Brigitte Adjamagbo Johnson, coordinatrice de ce regroupement de partis politiques qui déverse depuis plus de 4 mois les Togolais dans les rues, estime qu’il y a de bonnes raisons de penser que le pouvoir, convaincu d’un rapport de forces défavorable, n’a aucune envie ni aucun intérêt à aller à un dialogue avec l’opposition. « Pour une fois, il ne lui sera pas possible d’imposer un marché de dupes pour continuer à instaurer le statu quo », a-t-elle lancé.

La coalition des 14 dit ne pas vouloir d’un dialogue où les opposants feraient ce que le pouvoir veut. « Cela reviendrait à légitimer et à prolonger la monarchie », a indiqué Mme Adjamagbo Johnson qui ajoute : « la coalition réaffirme sa disponibilité pour un dialogue sincère sous la double médiation guinéenne, pour les mesures d’apaisement et ghanéenne, pour les discussions proprement dites ».

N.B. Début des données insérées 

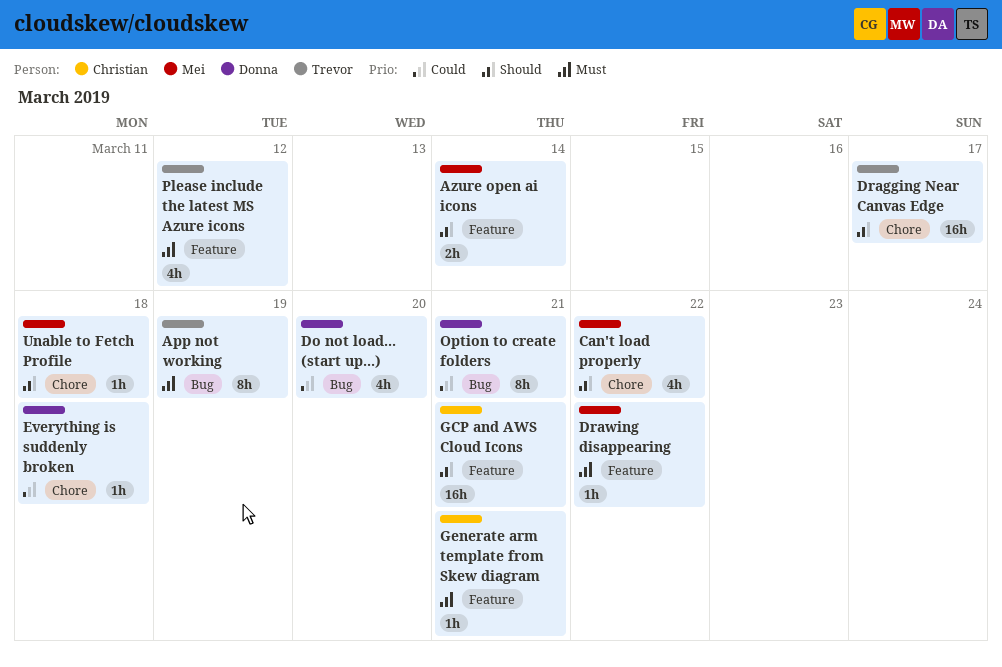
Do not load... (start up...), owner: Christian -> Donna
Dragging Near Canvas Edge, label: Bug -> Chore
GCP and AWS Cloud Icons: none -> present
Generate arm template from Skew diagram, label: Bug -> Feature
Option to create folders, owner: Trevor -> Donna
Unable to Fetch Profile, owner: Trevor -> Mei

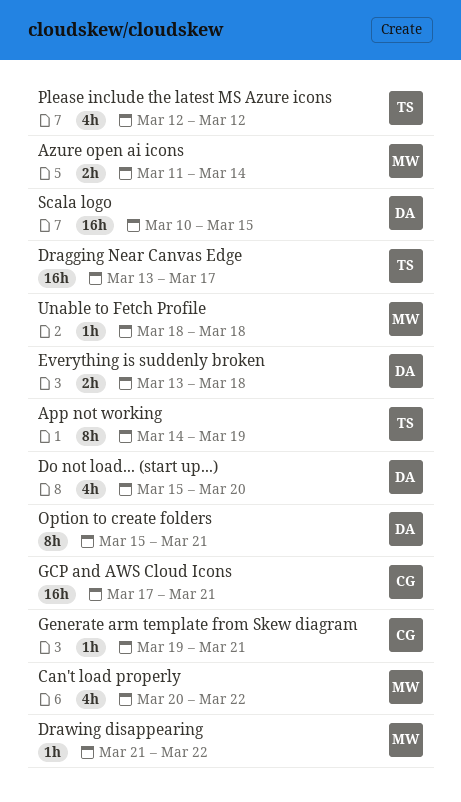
Everything is suddenly broken, estimate: 1h -> 2h
Scala logo: none -> present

Pour continuer de mettre la pression sur le régime de Faure Gnassingbé, la coalition des 14 a voulu organiser des meetings politiques à Mango, Bafilo et Sokodé, respectivement les 10, 11 et 12 janvier prochains, meetings qui seront suivis d’une marche sur toute l’étendue du territoire national le 13 janvier.

Le gouvernement togolais, selon les responsables de la coalition, continue d’interdire toute manifestation politique dans ces trois (3) villes, arguant qu’il y a dans la nature des armes non encore retrouvées.

Selon Jean Kissi du Comité d’action pour le renouveau (CAR), l’un des représentants de la coalition des 14 qui ont discuté vendredi dernier avec les ministres de l’administration et de la sécurité, comme pour la « décapitation » ou l’ « égorgement » de deux (2) militaires à Sokodé, il n’y a aucune preuve de la disparition d’armes.

La coalition des 14, tout compte fait, ne fera pas de meeting politique dans ces villes cette semaine. « Ils nous disent que si nous allons faire une manifestation de foule dans ces villes et on nous crible de balles, ils ne répondront pas », a ajouté M. Kissi. Cependant, selon la coalition, la marche du 13 janvier sur toute l’étendue du territoire tient. Elle sera suivie le 20 janvier par une manifestation des femmes dans plusieurs localités.

Les 14 partis prennent l’engagement « solennel » de poursuivre leur combat pour la reprise d’une vie normale dans, disent-ils, « toutes les zones encore assiégées du territoire national ».

Ils disent également faire de l’aboutissement de leurs revendications actuelles, une étape incontournable vers leur objectif ultime, « celui de bâtir ensemble une société togolaise réellement démocratique, prospère et solidaire ». Car, soutiennent-ils, « plus vite nous nous débarrassons de ce régime, plus vite nous nous attellerons aux grands défis qui nous attendent et que nous devons relever pour faire du Togo l’Etat moderne qu’il aurait dû être ».